Information Extraction is the automatic extraction of facts from text, which includes detection of named entities, entity relations and events. Conventional approaches to Information Extraction try to find syntactic patterns based on deep processing of text, such as partial or full parsing. The problem these solutions have to face is that as deeper analysis is used, the accuracy of the result decreases, and one cannot recover from the induced errors. On the other hand, lower level processing is more accurate and it can also provide useful information. However, within the framework of conventional approaches, this kind of information can not be efficiently incorporated.
This thesis describes a novel supervised approach based on kernel methods to address these issues. In this approach customized kernels are used to match syntactic structures produced from different preprocessing phases. Using properties of a kernel, individual kernels are combined into composite kernels to integrate and extend all the information. The composite kernels can be used with various classifiers, such as Nearest Neighbor or Support Vector Machines (SVM). The main classifier we propose to use is SVM due to its ability to generalize in large dimensional feature spaces. We will show that each level of syntactic information can contribute to IE tasks, and low level information can help to recover from errors in deep processing.

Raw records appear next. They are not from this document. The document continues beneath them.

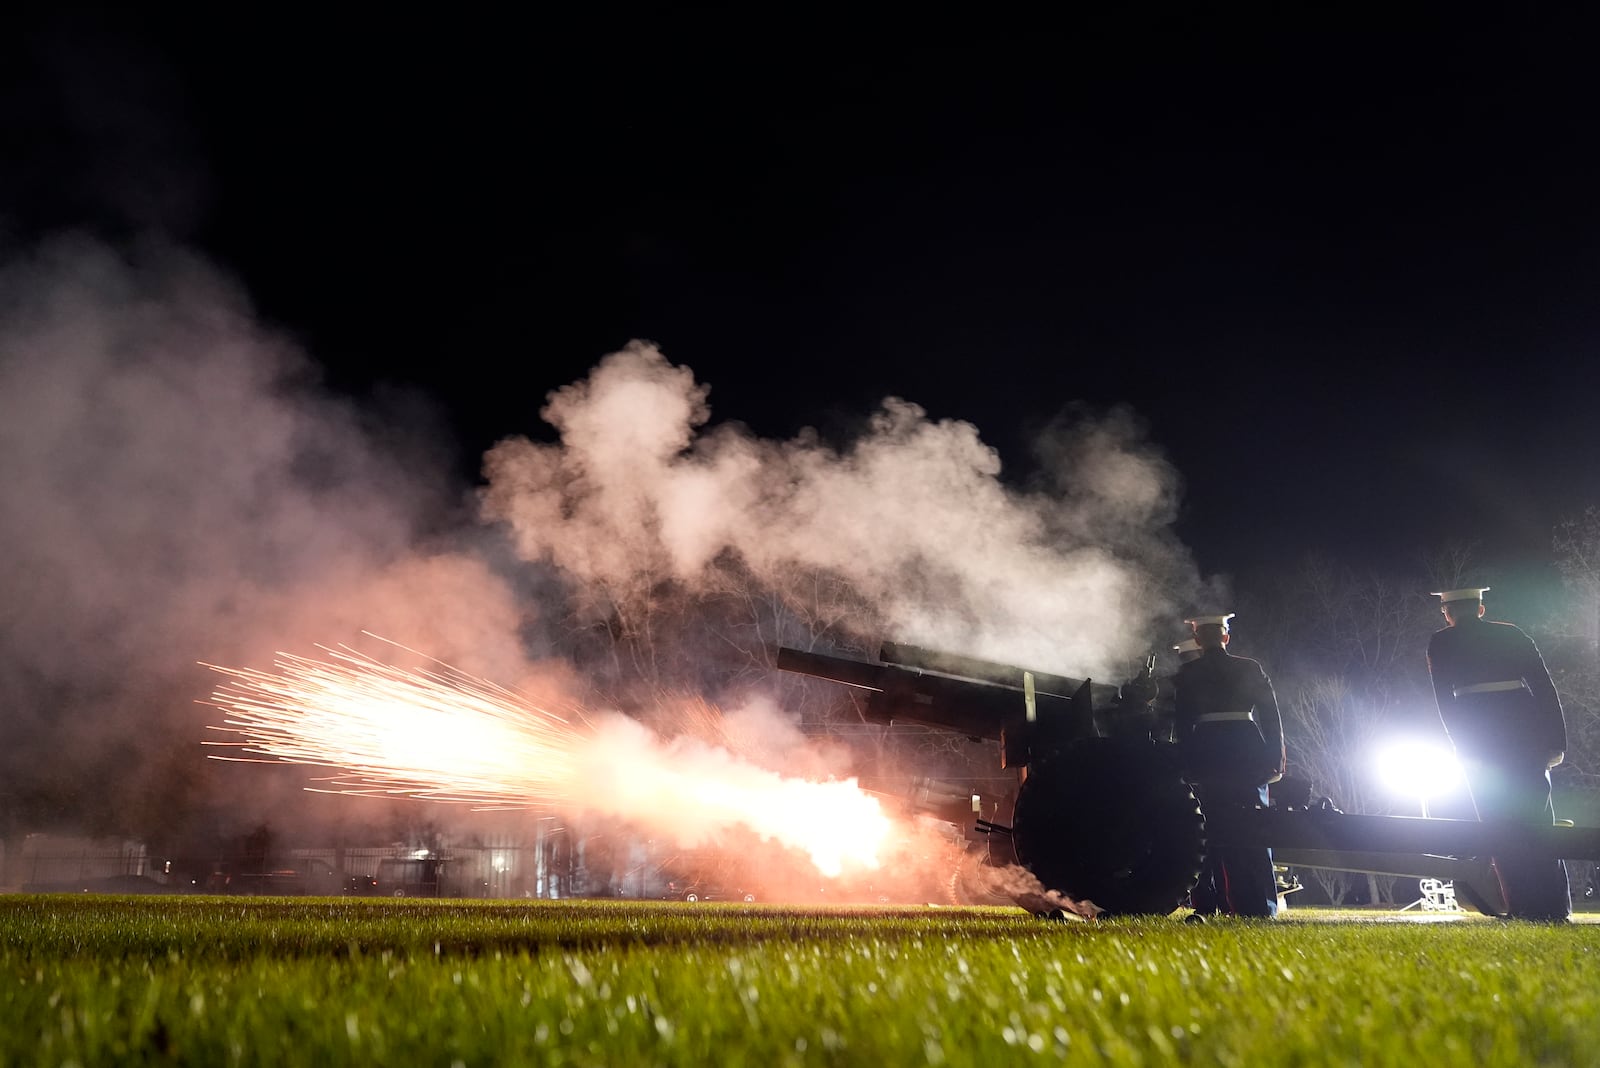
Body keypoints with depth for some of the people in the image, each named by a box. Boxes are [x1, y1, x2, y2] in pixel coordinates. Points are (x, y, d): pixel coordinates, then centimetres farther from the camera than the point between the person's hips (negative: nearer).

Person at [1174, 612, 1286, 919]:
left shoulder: (1187, 674, 3)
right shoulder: (1250, 669, 6)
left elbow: (1183, 723, 1)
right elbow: (1272, 716, 3)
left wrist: (1187, 765, 4)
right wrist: (1275, 760, 5)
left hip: (1206, 754, -1)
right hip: (1247, 753, 1)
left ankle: (1207, 906, 3)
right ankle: (1260, 908, 4)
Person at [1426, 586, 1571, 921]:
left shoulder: (1441, 643, 7)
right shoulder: (1512, 635, 14)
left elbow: (1443, 698, 2)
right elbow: (1545, 688, 8)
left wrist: (1459, 741, 8)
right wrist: (1556, 740, 7)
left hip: (1477, 732, -3)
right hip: (1524, 728, 3)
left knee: (1499, 822, 2)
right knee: (1537, 818, 9)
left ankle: (1523, 907, -2)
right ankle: (1556, 906, 5)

The new approach has demonstrated state-of-the-art performance on two benchmark tasks. The first task is detecting slot fillers for management succession events (MUC-6). For this task two types of kernels were designed, a surface kernel based on word n-grams and a kernel built on sentence dependency trees; the second task is the ACE RDR evaluation, which is to recognize relations between entities in text from newswire and broadcast news transcript. For this task, five kernels were built to represent information from sentence tokenization, syntactic parsing and dependency parsing. Experimental results for the two tasks will be shown and discussed.